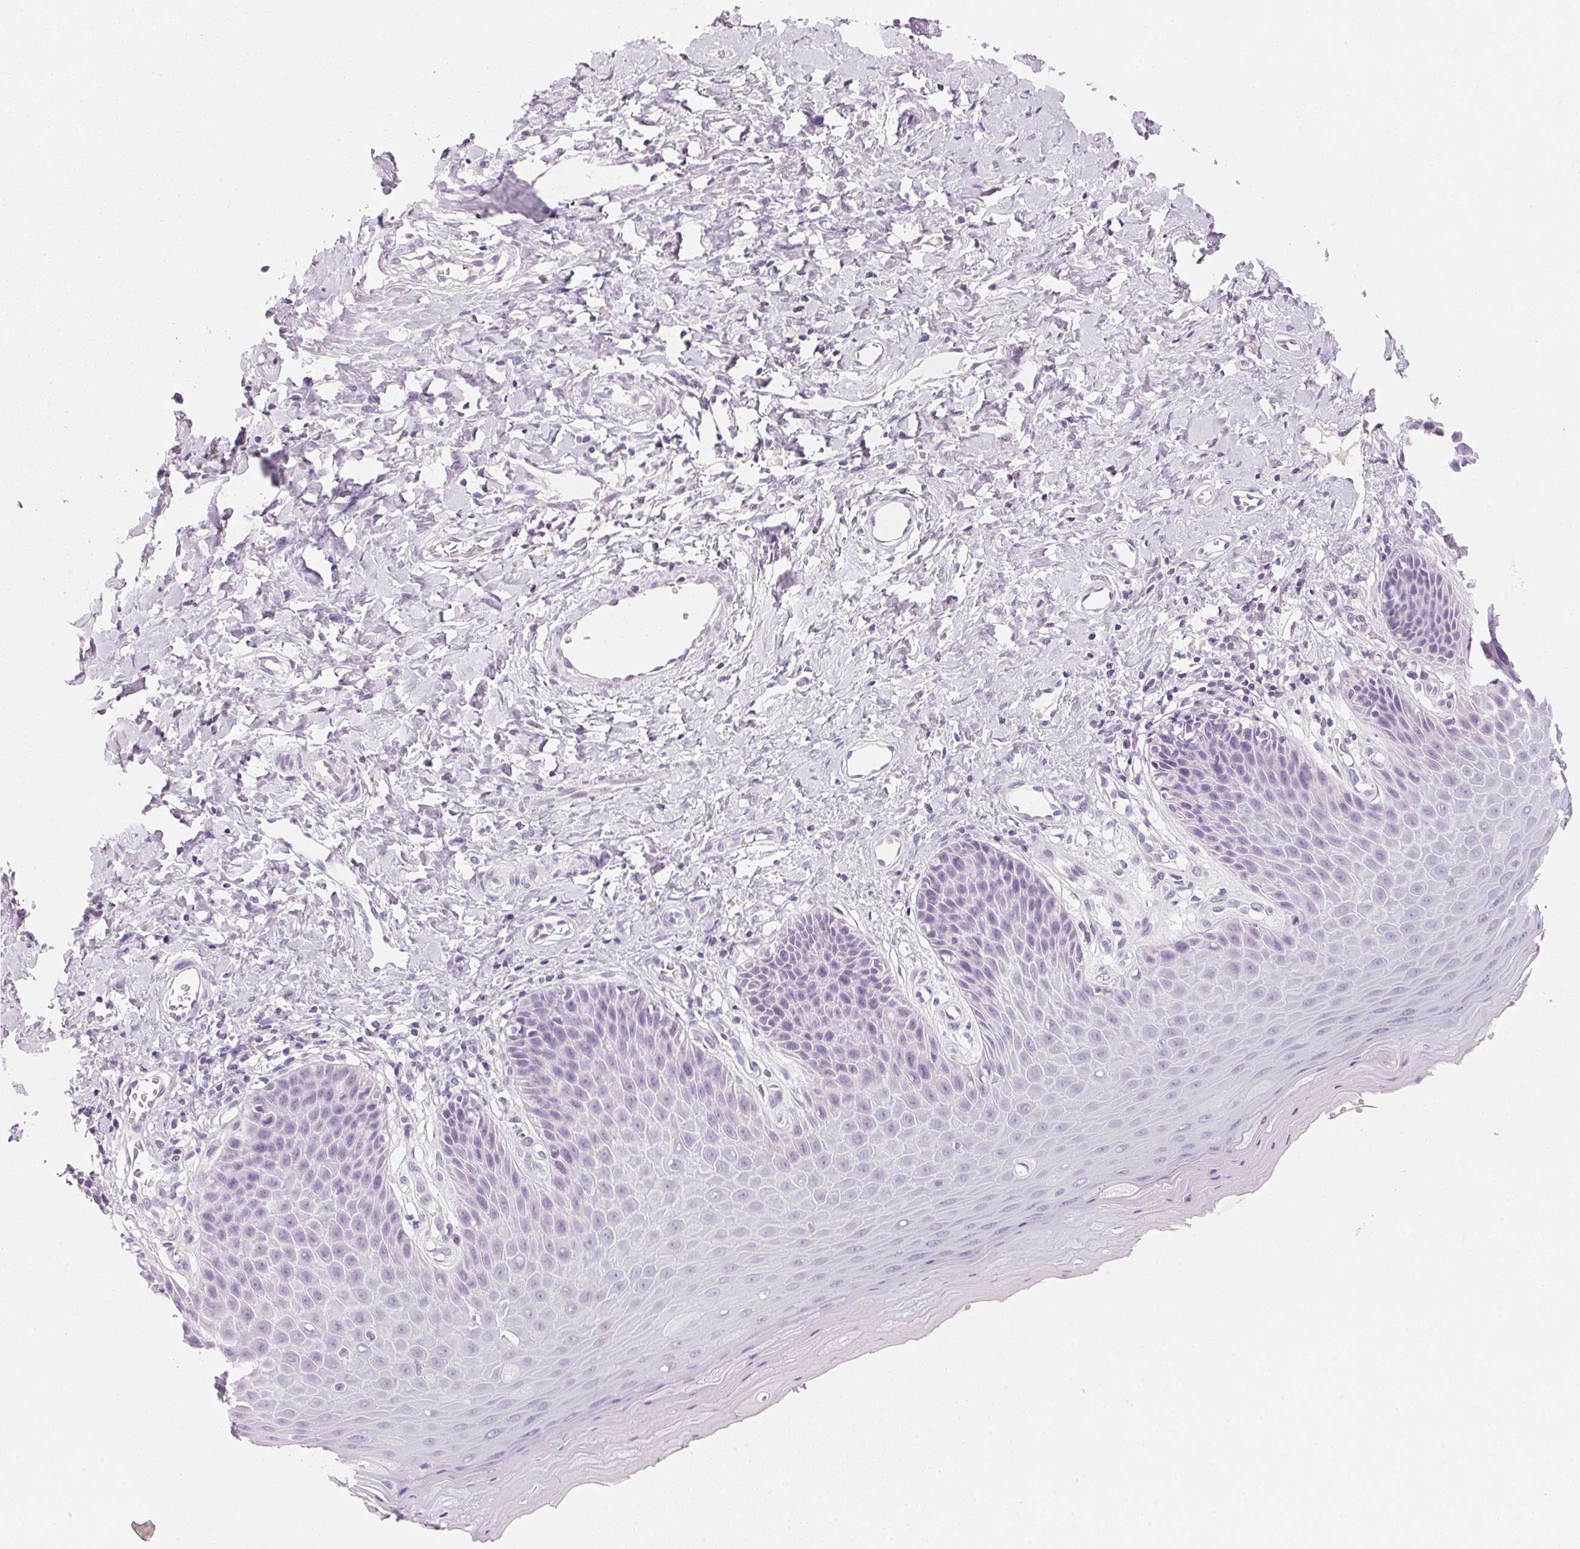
{"staining": {"intensity": "negative", "quantity": "none", "location": "none"}, "tissue": "vagina", "cell_type": "Squamous epithelial cells", "image_type": "normal", "snomed": [{"axis": "morphology", "description": "Normal tissue, NOS"}, {"axis": "topography", "description": "Vagina"}], "caption": "IHC of benign human vagina demonstrates no positivity in squamous epithelial cells. (DAB IHC visualized using brightfield microscopy, high magnification).", "gene": "HOXB13", "patient": {"sex": "female", "age": 83}}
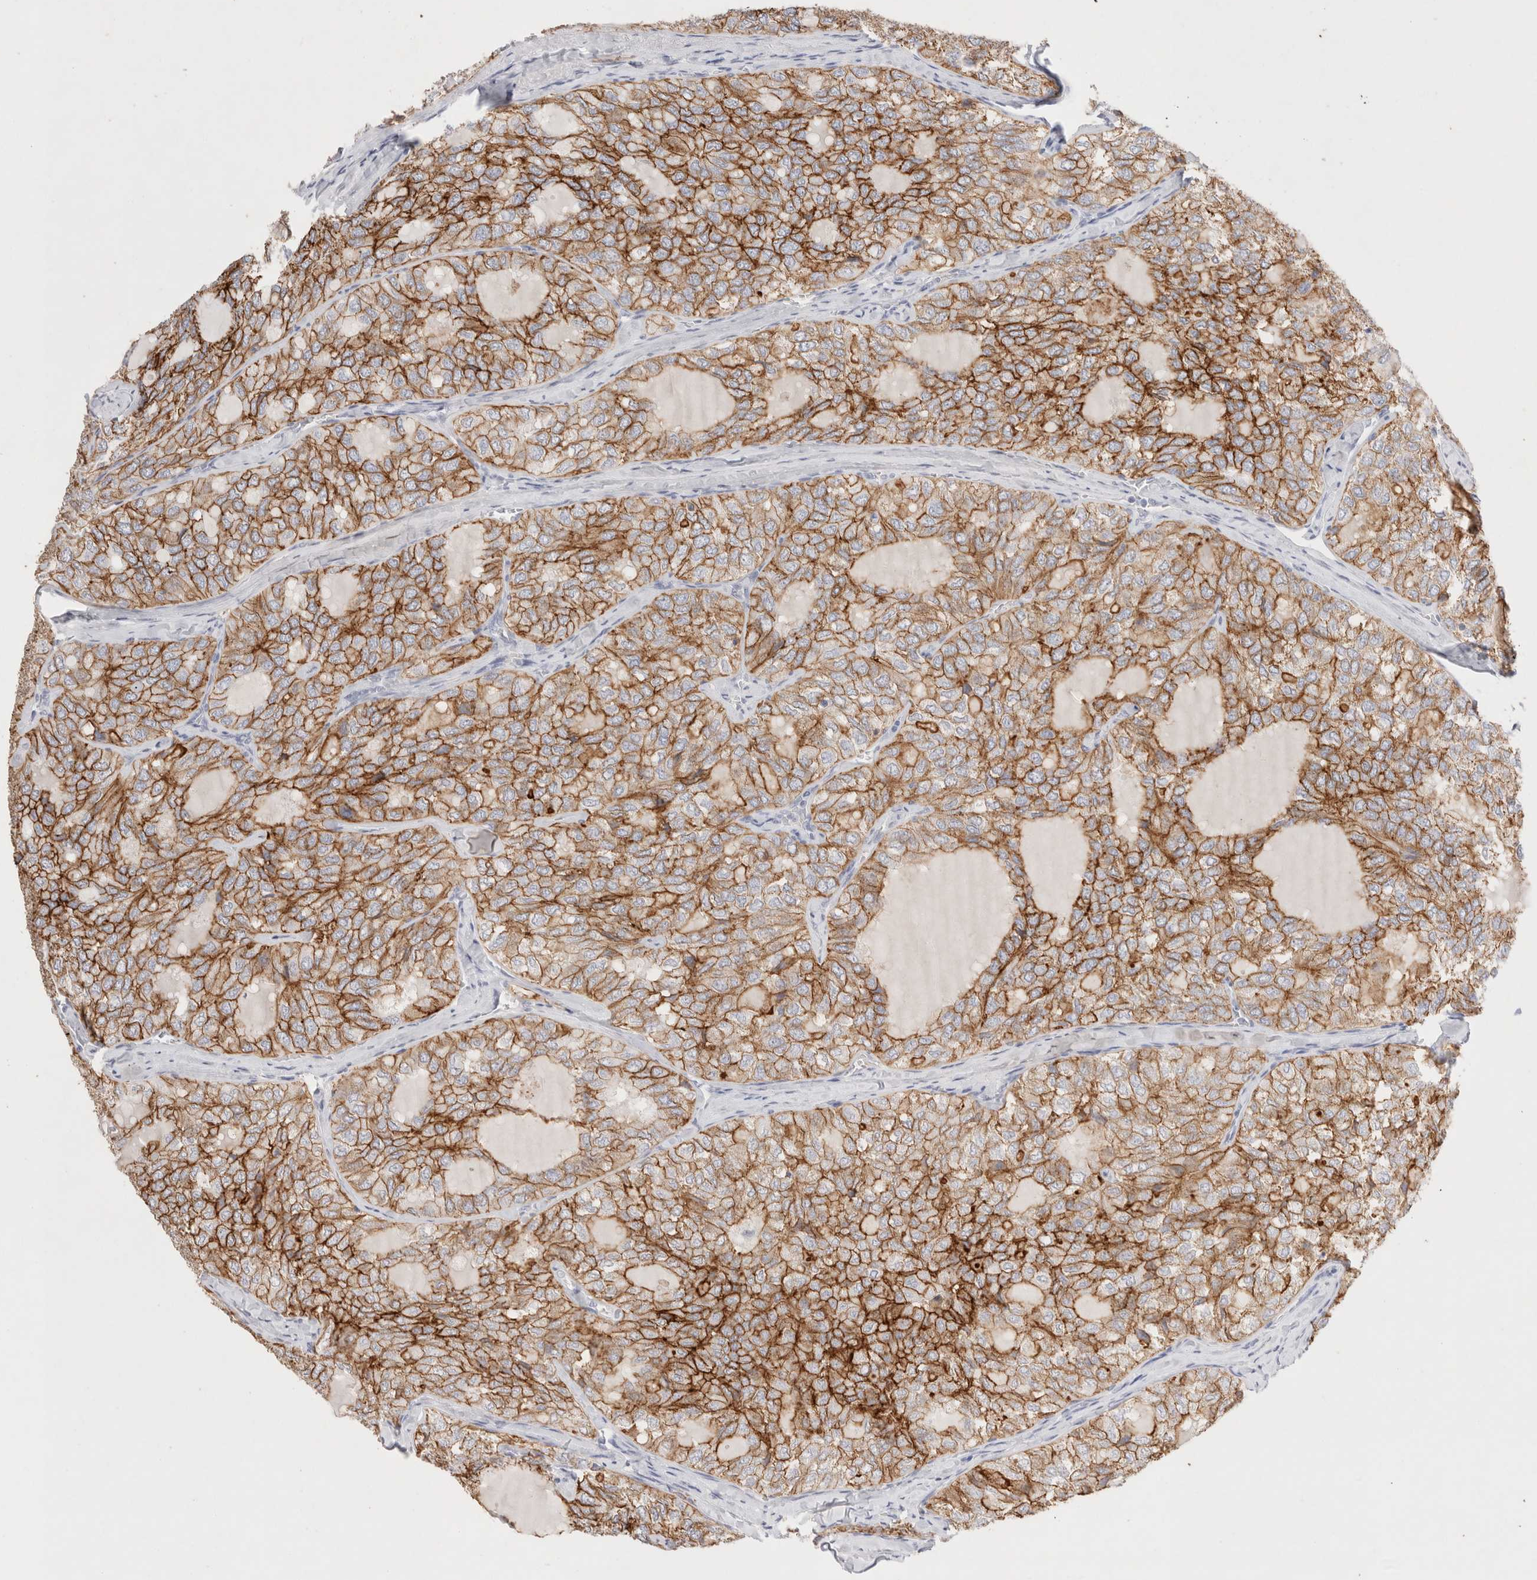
{"staining": {"intensity": "strong", "quantity": ">75%", "location": "cytoplasmic/membranous"}, "tissue": "thyroid cancer", "cell_type": "Tumor cells", "image_type": "cancer", "snomed": [{"axis": "morphology", "description": "Follicular adenoma carcinoma, NOS"}, {"axis": "topography", "description": "Thyroid gland"}], "caption": "Immunohistochemistry (IHC) micrograph of follicular adenoma carcinoma (thyroid) stained for a protein (brown), which demonstrates high levels of strong cytoplasmic/membranous expression in approximately >75% of tumor cells.", "gene": "EPCAM", "patient": {"sex": "male", "age": 75}}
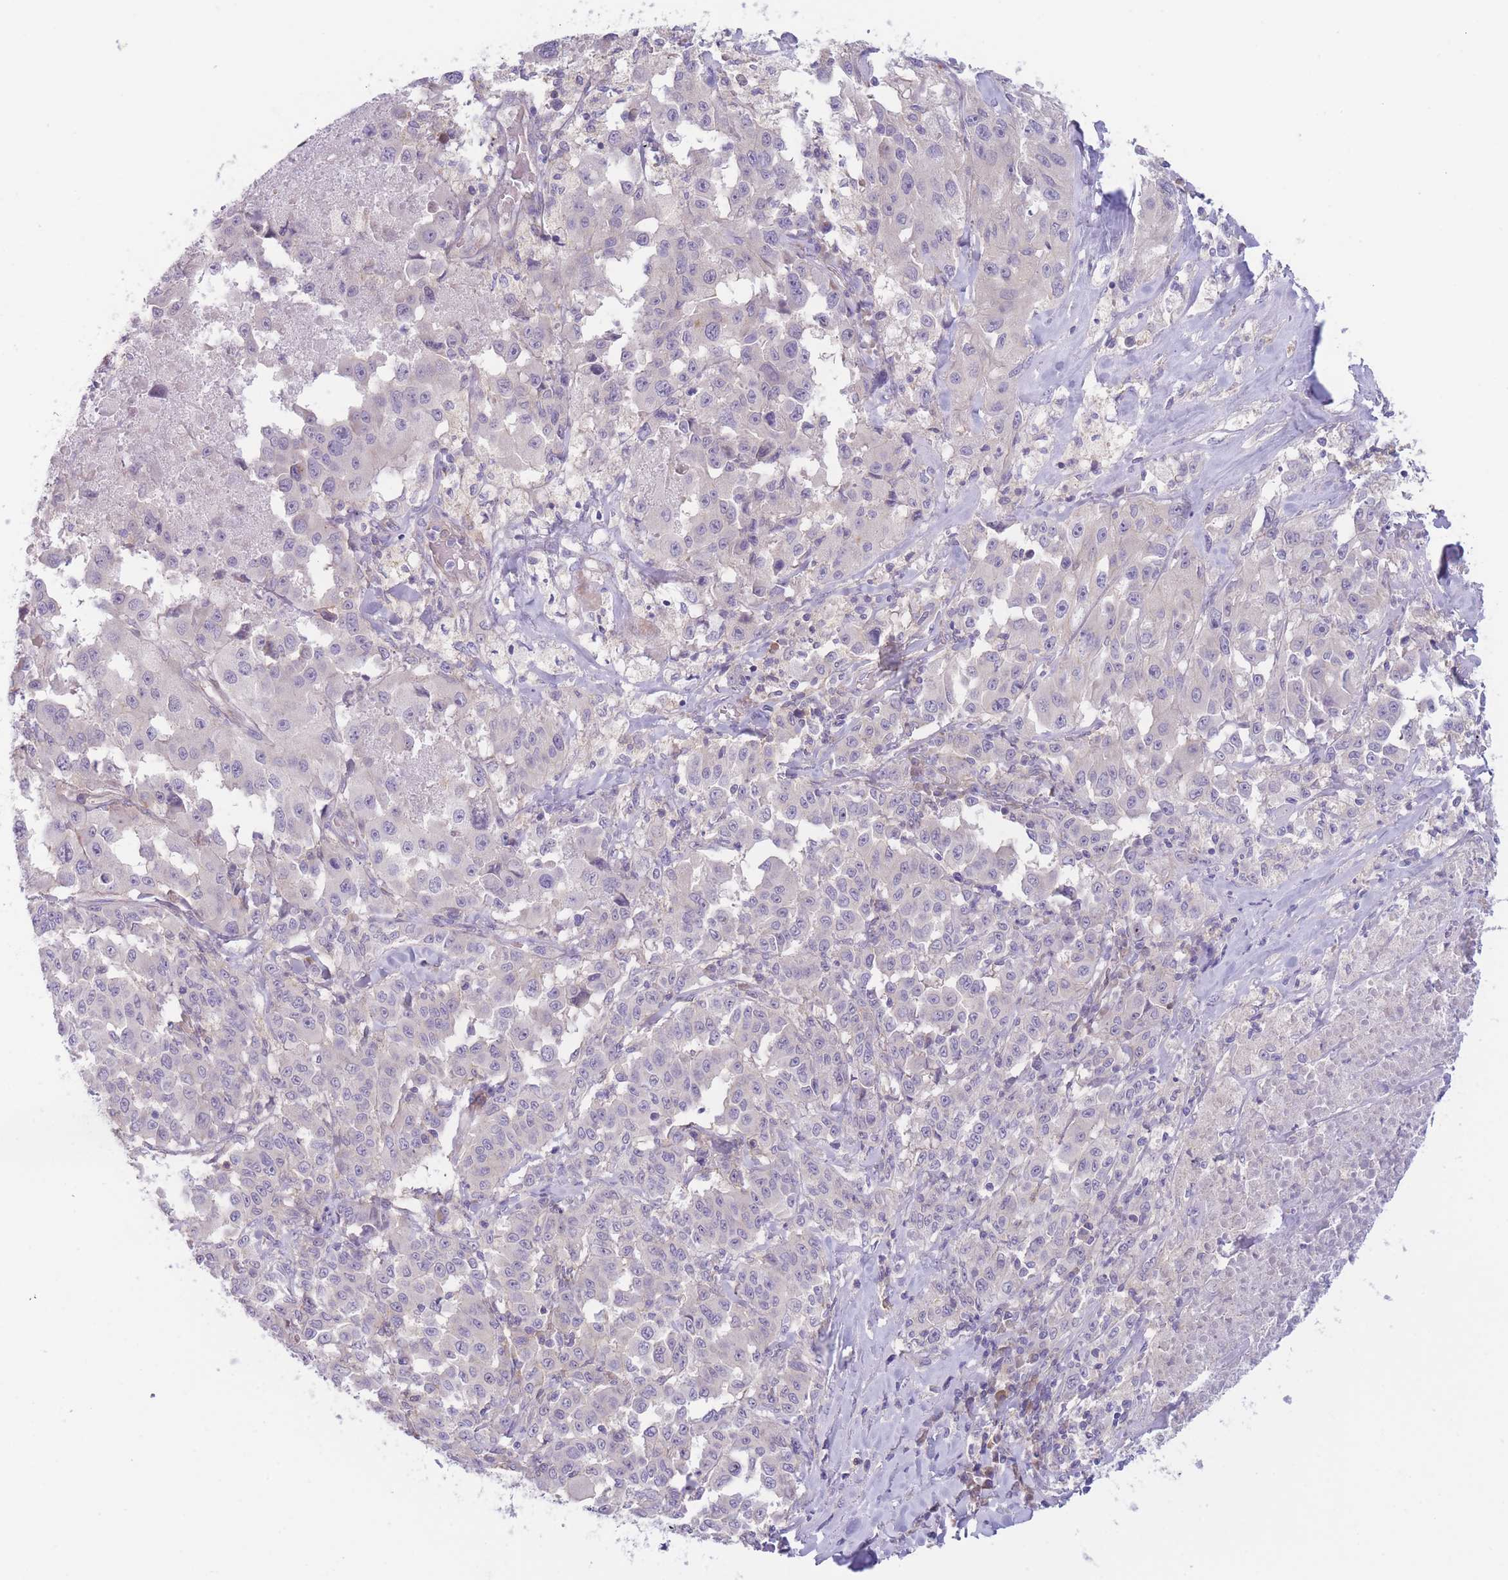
{"staining": {"intensity": "negative", "quantity": "none", "location": "none"}, "tissue": "melanoma", "cell_type": "Tumor cells", "image_type": "cancer", "snomed": [{"axis": "morphology", "description": "Malignant melanoma, Metastatic site"}, {"axis": "topography", "description": "Lymph node"}], "caption": "There is no significant positivity in tumor cells of melanoma.", "gene": "WDR93", "patient": {"sex": "male", "age": 62}}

EXERCISE PROMPT: Drop the images, then copy the data exactly.

ANSWER TO THE PROBLEM:
{"staining": {"intensity": "negative", "quantity": "none", "location": "none"}, "tissue": "vagina", "cell_type": "Squamous epithelial cells", "image_type": "normal", "snomed": [{"axis": "morphology", "description": "Normal tissue, NOS"}, {"axis": "topography", "description": "Vagina"}], "caption": "IHC of benign human vagina demonstrates no positivity in squamous epithelial cells. (DAB IHC visualized using brightfield microscopy, high magnification).", "gene": "HOXB13", "patient": {"sex": "female", "age": 83}}
{"staining": {"intensity": "strong", "quantity": ">75%", "location": "cytoplasmic/membranous"}, "tissue": "thyroid cancer", "cell_type": "Tumor cells", "image_type": "cancer", "snomed": [{"axis": "morphology", "description": "Follicular adenoma carcinoma, NOS"}, {"axis": "topography", "description": "Thyroid gland"}], "caption": "Immunohistochemistry (IHC) micrograph of follicular adenoma carcinoma (thyroid) stained for a protein (brown), which demonstrates high levels of strong cytoplasmic/membranous expression in approximately >75% of tumor cells.", "gene": "EPCAM", "patient": {"sex": "male", "age": 75}}
{"staining": {"intensity": "negative", "quantity": "none", "location": "none"}, "tissue": "melanoma", "cell_type": "Tumor cells", "image_type": "cancer", "snomed": [{"axis": "morphology", "description": "Malignant melanoma, Metastatic site"}, {"axis": "topography", "description": "Lymph node"}], "caption": "There is no significant positivity in tumor cells of melanoma.", "gene": "WDR93", "patient": {"sex": "male", "age": 62}}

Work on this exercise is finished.